Besides the overall record, what's the biggest difference between this year's Xavier basketball team and the previous one?
This squad is deep, and more than simply being deep, it's got talent stretching from the starting five to the end of the bench.
While the Xavier community has become accustomed to one-man-band efforts in recent years (Semaj Christon, Tu Holloway), we may be witnessing a return to the kind of play that twice sent this school to the Elite Eight.
Xavier started Tuesday's game down 11-2. It didn't record a basket in over seven minutes of play. An electric Cintas Center felt static and sad, and it looked like Xavier had cold feet for its Big East debut. The team missed its first 11 shots.
But when things changed, they changed fast.
Anyone with cable or internet access may know who Semaj Christon is, and rightfully so. He's been showing up on NBA mock drafts for a couple of years now. The savvy sophomore recorded 10 points, eight assists and five rebounds in his Big East debut.
What's notable about this game, however, is how the supporting talent surrounding Christon came through when it needed to.
Xavier was able to rally the nine-point deficit to a mere two-point deficit by end of the half before opening the second half on a 13-point run.
While Christon's name was all over the Xavier comeback, it was surprisingly Justin Martin, hero of the Crosstown Classic, who dropped nine of his 15 points in the decisive second-half run. The forward also grabbed six rebounds.
Center Matt Stainbrook has been everything the doctor ordered following last year's nasty performance. The big man finished just a missed free throw shy of another double-double, as he also hauled in 10 rebounds and clogged the lanes St. Johns was routinely trying to exploit off the dribble.
His partner in crime, senior Isaiah Philmore, finished just one rebound shy of a double-double, ending the game with nine rebounds and 11 points.

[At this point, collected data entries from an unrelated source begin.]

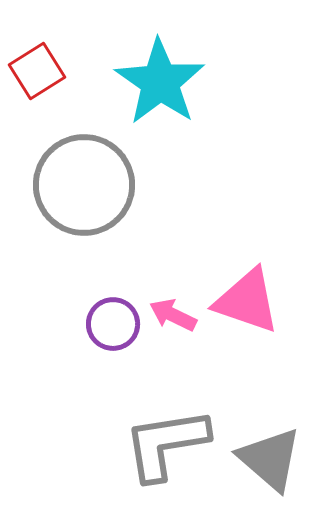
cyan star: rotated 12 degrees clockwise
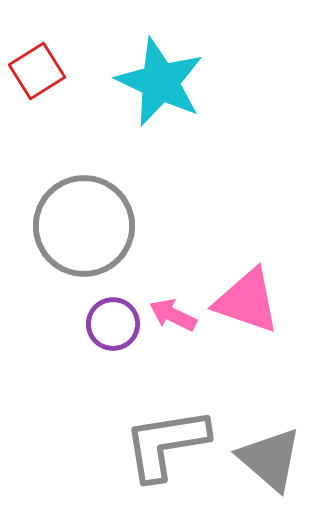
cyan star: rotated 10 degrees counterclockwise
gray circle: moved 41 px down
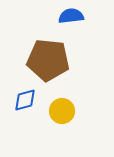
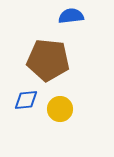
blue diamond: moved 1 px right; rotated 10 degrees clockwise
yellow circle: moved 2 px left, 2 px up
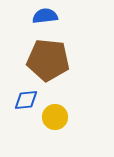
blue semicircle: moved 26 px left
yellow circle: moved 5 px left, 8 px down
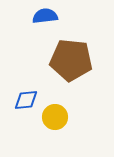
brown pentagon: moved 23 px right
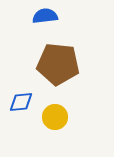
brown pentagon: moved 13 px left, 4 px down
blue diamond: moved 5 px left, 2 px down
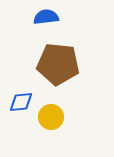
blue semicircle: moved 1 px right, 1 px down
yellow circle: moved 4 px left
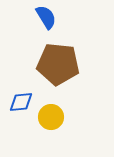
blue semicircle: rotated 65 degrees clockwise
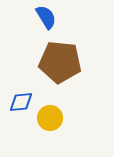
brown pentagon: moved 2 px right, 2 px up
yellow circle: moved 1 px left, 1 px down
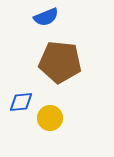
blue semicircle: rotated 100 degrees clockwise
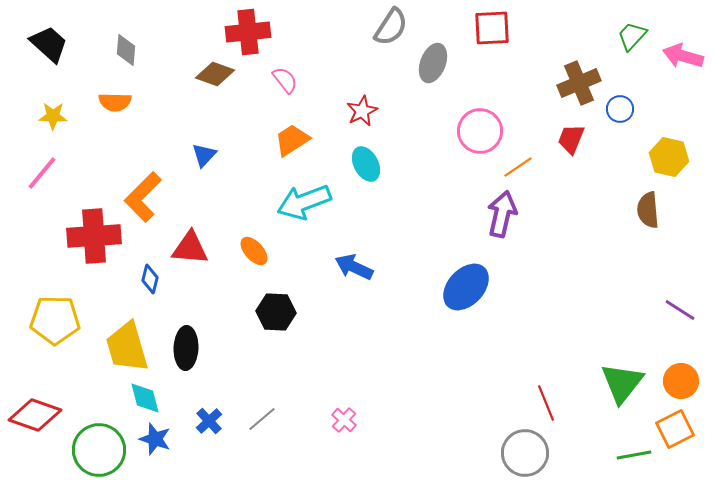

The production from the big men on this team has been astronomical—compared to last season of course.
More inspiring than the routine solid play of upperclassmen was the flash of brilliance from freshman guard Brandon Randolph. Xavier was having trouble scoring at a time during the second half and St. Johns was rapidly consuming Xavier's lead.
He only recorded 12 minutes, but in one short span, registered five straight Xavier points and helped the team weather a fierce Red Storm rally. Randolph finished 3-for-3 from the field and recorded seven points.
Jalen Reynolds had a dunk that nearly brought the rim down. There's more to come from him later.
With this kind of point distribution, Xavier becomes a much more dangerous, versatile threat. The team already proved it can survive tenacious defense in the absence of Christon after handling UC without its star for nearly the entire first half and much of the second.
Tuesday was more proof of the other guards' growing competency and confidence.
Last year, all hope of a Xavier victory followed Semaj to the sidelines following another cramps flare-up. This year, who's in seems to matter less because there's enough talent and leadership on this team to perform regardless of the situation.
When a guy like James Farr—who has easily become the most notable improvement from last year and is now averaging around eight points and six rebounds a game—is only getting 14 minutes, the abundance of talent becomes crystal-clear.
There's more to this team than just an NBA prospect. It's refreshing to see Chris be able to call on other guys to score when the team needs a boost of energy.
This is not to say that Christon isn't insanely valuable to this team and its tournament chances, but it's the enormous amount of talent surrounding the star that could make Xavier surprise a lot of people in college basketball.
While the school may be new to its conference, it's certainly no stranger to doing that.